We find this line of argument unavailing. The evidence at trial that Zimmerman
participated in each of the incidents was overwhelming. The co-conspirators testified
unequivocally and in detail to Zimmerman’s role in each of the incidents, which
testimony was corroborated by the victims. In light of the evidence against Zimmerman,
DeRosa’s failure to mention him during the interview with Slavoski does not seriously
undermine the fairness of the trial, nor does Slavoski’s failure to mention the furniture he
later testified to having seen at Zimmerman’s house. And, although Slavoski’s report
does not indicate Pierontoni’s positive identification of Zimmerman, this absence does
not necessarily undermine Slavoski’s testimony that she had done so, but could just as
easily indicate a failure on Slavoski’s part to make notation in his report.

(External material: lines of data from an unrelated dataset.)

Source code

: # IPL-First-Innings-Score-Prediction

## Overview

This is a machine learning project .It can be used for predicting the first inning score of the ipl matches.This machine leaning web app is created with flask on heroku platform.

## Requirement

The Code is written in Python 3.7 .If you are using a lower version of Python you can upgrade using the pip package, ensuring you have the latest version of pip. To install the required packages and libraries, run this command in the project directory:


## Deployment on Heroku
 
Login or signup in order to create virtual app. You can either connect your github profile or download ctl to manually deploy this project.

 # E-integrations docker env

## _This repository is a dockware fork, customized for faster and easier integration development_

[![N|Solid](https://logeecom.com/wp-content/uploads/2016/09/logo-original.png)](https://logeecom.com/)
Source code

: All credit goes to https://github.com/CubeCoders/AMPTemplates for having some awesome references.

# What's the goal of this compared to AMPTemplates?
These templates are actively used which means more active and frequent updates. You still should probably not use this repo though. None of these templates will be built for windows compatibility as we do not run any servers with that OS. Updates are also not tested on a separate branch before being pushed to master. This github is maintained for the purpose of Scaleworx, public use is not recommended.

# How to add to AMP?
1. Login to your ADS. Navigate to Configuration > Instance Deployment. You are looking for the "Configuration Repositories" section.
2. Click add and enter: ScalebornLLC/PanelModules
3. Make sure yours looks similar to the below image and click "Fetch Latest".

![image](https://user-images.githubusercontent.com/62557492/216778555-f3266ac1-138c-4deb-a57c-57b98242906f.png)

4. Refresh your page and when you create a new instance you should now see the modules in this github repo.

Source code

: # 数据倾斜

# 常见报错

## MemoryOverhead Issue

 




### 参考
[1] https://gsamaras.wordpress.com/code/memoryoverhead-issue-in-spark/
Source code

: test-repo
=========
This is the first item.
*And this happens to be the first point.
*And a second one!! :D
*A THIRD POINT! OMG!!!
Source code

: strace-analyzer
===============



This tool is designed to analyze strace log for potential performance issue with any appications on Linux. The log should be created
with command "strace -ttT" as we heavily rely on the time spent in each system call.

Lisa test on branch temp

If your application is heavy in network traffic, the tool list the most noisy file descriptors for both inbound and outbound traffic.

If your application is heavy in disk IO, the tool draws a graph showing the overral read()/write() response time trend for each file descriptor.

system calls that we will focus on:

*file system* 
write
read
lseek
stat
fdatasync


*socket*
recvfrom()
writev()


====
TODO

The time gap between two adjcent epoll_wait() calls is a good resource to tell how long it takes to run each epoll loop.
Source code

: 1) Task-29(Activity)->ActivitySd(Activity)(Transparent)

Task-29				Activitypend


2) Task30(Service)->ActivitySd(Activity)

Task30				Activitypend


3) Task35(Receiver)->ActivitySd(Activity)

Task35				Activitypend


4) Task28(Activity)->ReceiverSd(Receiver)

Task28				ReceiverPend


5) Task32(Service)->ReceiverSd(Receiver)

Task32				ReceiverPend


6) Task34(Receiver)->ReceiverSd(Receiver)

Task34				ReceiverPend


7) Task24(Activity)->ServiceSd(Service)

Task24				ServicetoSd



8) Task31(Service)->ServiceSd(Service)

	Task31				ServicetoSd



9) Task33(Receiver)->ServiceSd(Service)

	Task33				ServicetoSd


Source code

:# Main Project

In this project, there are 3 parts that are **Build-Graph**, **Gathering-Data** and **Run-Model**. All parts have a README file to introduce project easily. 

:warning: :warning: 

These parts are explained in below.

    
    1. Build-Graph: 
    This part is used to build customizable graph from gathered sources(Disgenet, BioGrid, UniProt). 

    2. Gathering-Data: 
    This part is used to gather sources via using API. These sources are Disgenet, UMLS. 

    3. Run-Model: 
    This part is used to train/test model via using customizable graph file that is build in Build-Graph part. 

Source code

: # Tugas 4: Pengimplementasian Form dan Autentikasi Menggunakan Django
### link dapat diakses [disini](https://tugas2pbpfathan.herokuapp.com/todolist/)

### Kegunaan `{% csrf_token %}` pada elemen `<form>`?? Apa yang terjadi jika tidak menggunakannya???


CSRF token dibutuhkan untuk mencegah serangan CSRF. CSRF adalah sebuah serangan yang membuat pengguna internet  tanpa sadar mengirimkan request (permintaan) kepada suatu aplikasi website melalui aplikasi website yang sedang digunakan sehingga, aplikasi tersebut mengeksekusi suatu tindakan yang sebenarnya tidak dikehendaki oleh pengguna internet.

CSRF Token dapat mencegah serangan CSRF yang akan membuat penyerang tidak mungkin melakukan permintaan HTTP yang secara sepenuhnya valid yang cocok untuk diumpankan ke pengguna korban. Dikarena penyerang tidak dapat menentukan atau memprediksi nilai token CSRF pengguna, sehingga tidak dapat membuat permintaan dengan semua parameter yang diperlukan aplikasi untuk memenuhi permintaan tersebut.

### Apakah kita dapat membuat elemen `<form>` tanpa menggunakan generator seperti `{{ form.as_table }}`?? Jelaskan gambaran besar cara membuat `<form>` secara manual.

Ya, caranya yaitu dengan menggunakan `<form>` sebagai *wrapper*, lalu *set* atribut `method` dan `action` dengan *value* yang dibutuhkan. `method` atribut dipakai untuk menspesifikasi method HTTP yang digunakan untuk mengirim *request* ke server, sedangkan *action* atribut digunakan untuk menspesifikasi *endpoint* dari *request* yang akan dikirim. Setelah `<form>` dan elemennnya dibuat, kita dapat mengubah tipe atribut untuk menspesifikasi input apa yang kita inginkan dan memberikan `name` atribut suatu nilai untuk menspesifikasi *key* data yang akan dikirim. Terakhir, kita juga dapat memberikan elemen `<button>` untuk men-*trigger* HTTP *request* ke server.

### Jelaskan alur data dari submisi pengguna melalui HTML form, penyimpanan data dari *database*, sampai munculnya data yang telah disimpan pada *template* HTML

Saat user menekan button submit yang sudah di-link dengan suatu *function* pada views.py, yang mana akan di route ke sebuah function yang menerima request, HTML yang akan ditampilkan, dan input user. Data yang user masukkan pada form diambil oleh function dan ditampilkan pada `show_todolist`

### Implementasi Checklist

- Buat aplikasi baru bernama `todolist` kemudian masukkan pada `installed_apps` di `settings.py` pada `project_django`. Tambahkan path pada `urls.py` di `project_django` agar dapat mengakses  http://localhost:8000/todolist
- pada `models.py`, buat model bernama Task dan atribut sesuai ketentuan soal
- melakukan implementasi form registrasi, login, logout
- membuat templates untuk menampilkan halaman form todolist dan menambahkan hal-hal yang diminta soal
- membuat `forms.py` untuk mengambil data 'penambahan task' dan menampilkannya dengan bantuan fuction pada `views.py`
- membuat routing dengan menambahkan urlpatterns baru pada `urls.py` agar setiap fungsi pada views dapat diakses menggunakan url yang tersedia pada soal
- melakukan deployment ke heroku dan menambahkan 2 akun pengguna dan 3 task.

Zimmerman also suggests that the government’s failure to disclose that Agent
5
Slavoski interviewed two Staples employees, who were not called to testify, prejudiced
him because the employees described having seen two men buying the fraudulently
procured computers, whose descriptions did not match Zimmerman. This argument is
also without merit, as the fact that the two employees noticed two men who did not look
like Zimmerman does not undermine our confidence in the jury’s finding that
Zimmerman was also participating.
Finally, Zimmerman argues that there is a material discrepancy between Merrick’s
testimony at trial that Zimmerman arranged the sale of a computer from the Staples
incident to a third party and Agent Slavoski’s notes taken during DeRosa’s interview
indicating that Mike Hodle was the one who arranged the sale. This notation was
potentially powerful, he argues, because his defense to the Staples incident was that he
was simply present in the store but did not participate in the crime, and Merrick’s
testimony that he arranged the sale of the computer provided the only evidence of any
motive for his participation.
Although we are troubled by the government’s failure to turn over the notes that
revealed this discrepancy when there was no excuse for it not to do so, we find that the
error was harmless. Even were we to entirely credit DeRosa’s reported statement that it
was Hodle, not Zimmerman, who arranged the sale, this evidence does not put the case in
such a different light that it undermines our confidence in the verdict. Merrick, Carl
Hodl, Mike Hodle, and DeRosa all testified in detail about Zimmerman’s role in the
6
Staples incident. Zimmerman has not contended that he did not accompany these
individuals, but only that he was not a participant in the conspiracy. Given the
cumulative evidence of Zimmerman’s participation in the entire event, the discrepancy
regarding whether it was he or someone else who actually sold the computer to a third
party does not render the trial unfair.
For the foregoing reasons, we will affirm the order of the District Court denying
Zimmerman a new trial.
_________________________
7
TO THE CLERK OF COURT:
Please file the foregoing not precedential opinion.